Ho letto con grande attenzione l’analisi su Tom's Hardware riguardo all’introduzione dell’intelligenza artificiale generativa nei videogiochi. Le sue preoccupazioni sono legittime, ben argomentate e, soprattutto, radicate in un presente che ci offre esempi tutt'altro che perfetti.
Il caso di Where Winds Meet, con i suoi NPC che discutono di ketchup nell'antica Cina o che rompono la quarta parete in modi grotteschi, è innegabilmente un disastro tecnico e narrativo. Su questo non ci piove.
Tuttavia, credo che fermarsi a questi inciampi iniziali per condannare, o quantomeno guardare con estremo sospetto l'intera tecnologia, sia un errore di prospettiva. Sarebbe come aver giudicato il futuro del cinema guardando i primi esperimenti sgranati e muti dei fratelli Lumière e concludere che "non sostituiranno mai il teatro perché mancano di colore e voce".
O, per restare nel nostro campo, come aver decretato la morte della grafica 3D negli anni '90 perché i primi poligoni erano deformi e "rompevano l'immersione" rispetto alla bellissima pixel art 2D dell'epoca.
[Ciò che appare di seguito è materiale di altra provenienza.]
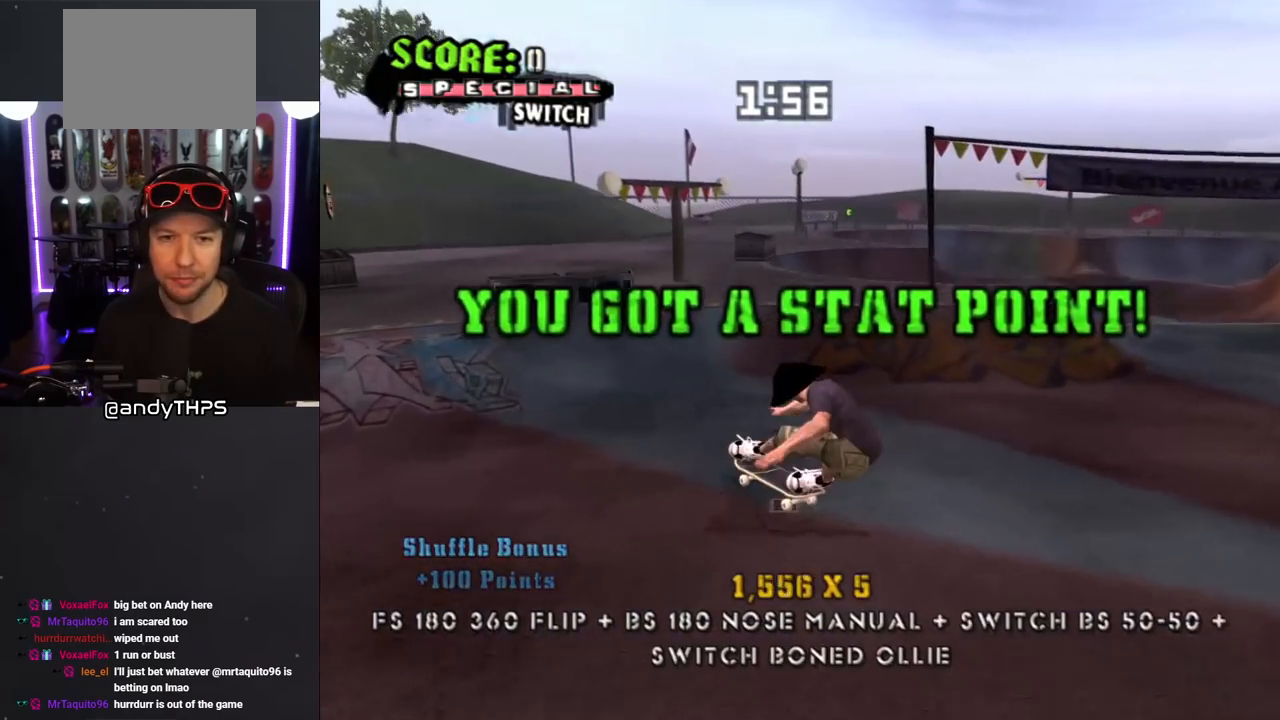
{"buttons": ["CROSS"], "left_stick": "center", "right_stick": "center", "events": [[67, "DPAD_DOWN", "down"], [150, "DPAD_DOWN", "up"], [250, "DPAD_UP", "down"], [300, "DPAD_UP", "up"], [367, "DPAD_DOWN", "down"], [467, "DPAD_DOWN", "up"]]}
La tirannia degli "alberi di dialogo"
Non sono d'accordo con la visione pessimistica che vede l'IA come un corpo estraneo che corrode il medium. Al contrario, sono fermamente convinto che l'IA generativa rappresenti non solo una "grande innovazione", ma l'unica via d'uscita per un medium che, narrativamente parlando, sta iniziando a girare a vuoto da almeno un decennio. Il problema non è la tecnologia, ma come la stiamo usando oggi.
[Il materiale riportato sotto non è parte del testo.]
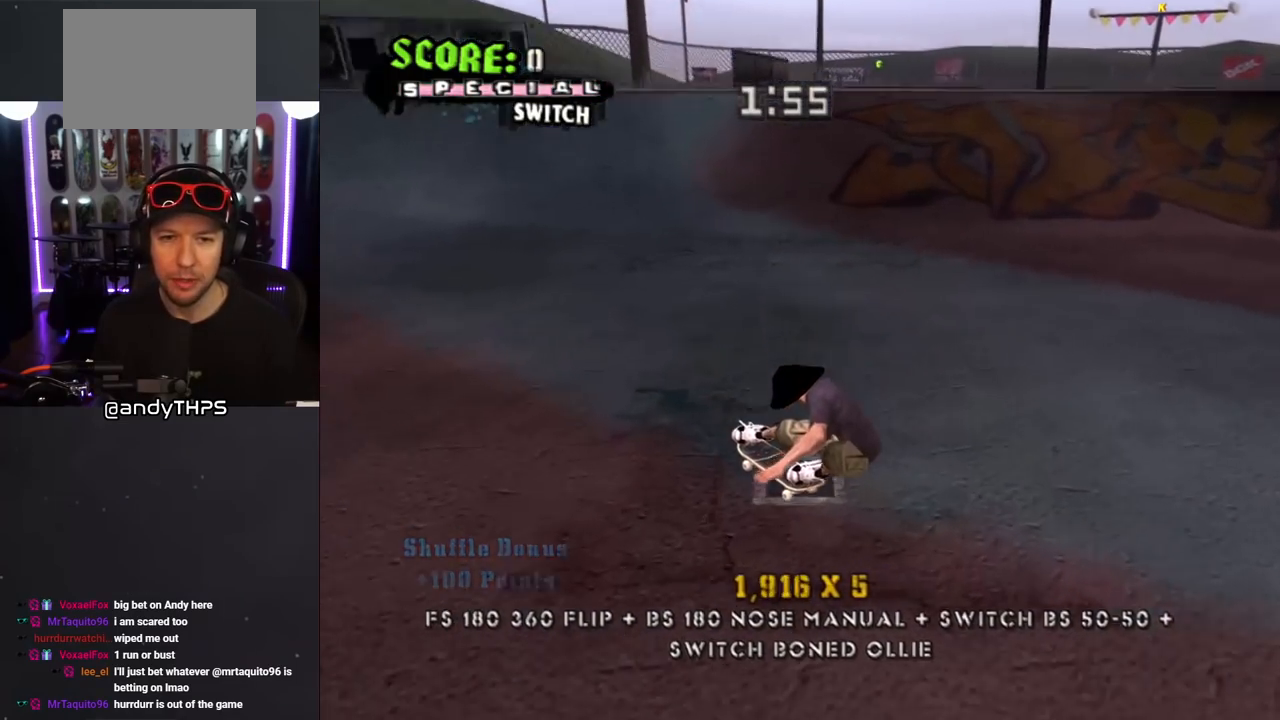
{"buttons": ["CROSS", "DPAD_RIGHT"], "left_stick": "center", "right_stick": "center", "events": [[50, "DPAD_LEFT", "down"], [183, "DPAD_LEFT", "up"], [350, "DPAD_RIGHT", "down"]]}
Partiamo da un presupposto scomodo: l'attuale sistema di interazione con gli NPC è vecchio, stantio e fondamentalmente rotto. Da trent'anni a questa parte, la struttura non è cambiata: ci avviciniamo a un manichino digitale, premiamo un tasto e scegliamo tra tre opzioni pre-confezionate (la buona, la cattiva, la sarcastica/interrogativa).
La mia collega Giulia Serena sostiene che l'IA generativa "demolisce l'immersione". Io sostengo l'esatto contrario: in realtà penso che sia l'attuale rigidità degli script a demolirla ogni giorno. Quando salvo un villaggio da un drago e l'NPC, cinque secondi dopo, mi ripete la stessa frase standard sul tempo atmosferico ignorando che sono coperto di sangue di drago, l'immersione, capite bene, che è già morta.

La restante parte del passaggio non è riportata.